__Exercices__:
a - Répondez aux questions suivantes à partir du texte sur la chaîne d'approvisionnement.
(i) Combien de niveaux de risque le SEPOS propose-t-il pour graduer les méthodes de surveillance ?
(ii) Avec quoi l'approche basée sur les risques est-elle alignée ?
(iii) À quoi le service spécialisé de la Confédération pour la sécurité de l'information est-il rattaché ?
b - Recopiez le passage du texte sur la chaîne d'approvisionnement situé entre « Ainsi, les exigences » et « à leur implication. », ces deux extraits compris.
c - Résumez le texte sur la chaîne d'approvisionnement en deux phrases.

__Texte à lire__:
::::

La chaîne d’approvisionnement sous haute surveillance
Les cybermenaces ne s’arrêtent pas à la porte du prestataire principal. Le rapport souligne que les services publics reposent souvent sur des chaînes d’approvisionnement complexes, aux ramifications parfois internationales. Chaque maillon peut devenir une brèche potentielle.
Ainsi, les exigences de sécurité doivent s’étendre à l’ensemble de cette chaîne. Cela inclut les sous-traitants et les composants techniques provenant de l’étranger. La vision cloisonnée de la sécurité doit être remplacée par une approche systémique, où chaque élément de la chaîne est soumis à une évaluation rigoureuse.
Le rapport préconise des clauses contractuelles explicites qui imposent aux fournisseurs de transmettre les exigences de sécurité à leurs sous-traitants, avec possibilité pour l’adjudicateur d’exclure certains partenaires ou de s’opposer à leur implication.
Une surveillance adaptée aux niveaux de risque
Pour concilier efficacité, droits fondamentaux et efficience économique, le SEPOS propose une gradation des méthodes de surveillance selon quatre niveaux de risque. Pour les contrats très sensibles (ex. : traitement d’informations classifiées « secret »), les audits complets, les SMSI certifiés, et les visites sur site s’imposent. Pour les contrats moins critiques, des autodéclarations ou des certificats suffisent.
Cette logique repose sur une approche basée sur les risques, alignée avec la LSI et les normes ISO 27001. Le rapport fournit un tableau de correspondance entre catégories de risque et instruments à utiliser (audits, visites, SMSI, autodéclarations).
Une gouvernance centralisée pour plus de cohérence
Le service spécialisé de la Confédération pour la sécurité de l’information joue un rôle central dans cette nouvelle approche. Rattaché au SEPOS, il a pour mission d’assurer une gouvernance uniforme sur l’ensemble du système de la Confédération.

::::

__Données fournies__:
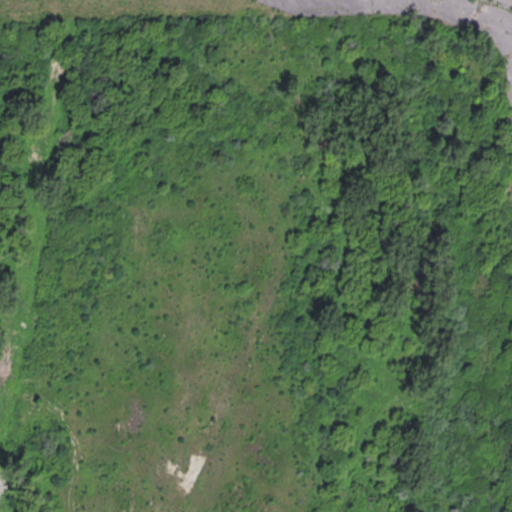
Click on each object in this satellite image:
road: (474, 9)
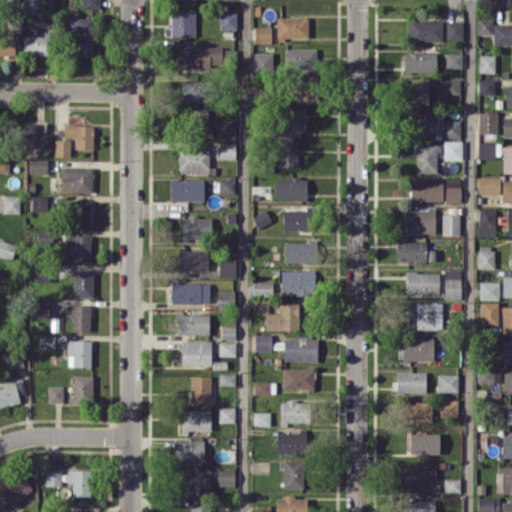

::::

__Corrigé des exercices__:
a -
(i) Quatre niveaux de risque.
(ii) Avec la LSI et les normes ISO 27001.
(iii) Au SEPOS.

b -
Ainsi, les exigences de sécurité doivent s’étendre à l’ensemble de cette chaîne. Cela inclut les sous-traitants et les composants techniques provenant de l’étranger. La vision cloisonnée de la sécurité doit être remplacée par une approche systémique, où chaque élément de la chaîne est soumis à une évaluation rigoureuse.
Le rapport préconise des clauses contractuelles explicites qui imposent aux fournisseurs de transmettre les exigences de sécurité à leurs sous-traitants, avec possibilité pour l’adjudicateur d’exclure certains partenaires ou de s’opposer à leur implication.

c - Le rapport estime que les exigences de sécurité doivent s'étendre à toute la chaîne d'approvisionnement des services publics, sous-traitants compris, et préconise des clauses contractuelles obligeant les fournisseurs à les transmettre à leurs sous-traitants. Le SEPOS propose de graduer la surveillance selon quatre niveaux de risque, et le service spécialisé de la Confédération pour la sécurité de l'information, qui lui est rattaché, doit assurer une gouvernance uniforme.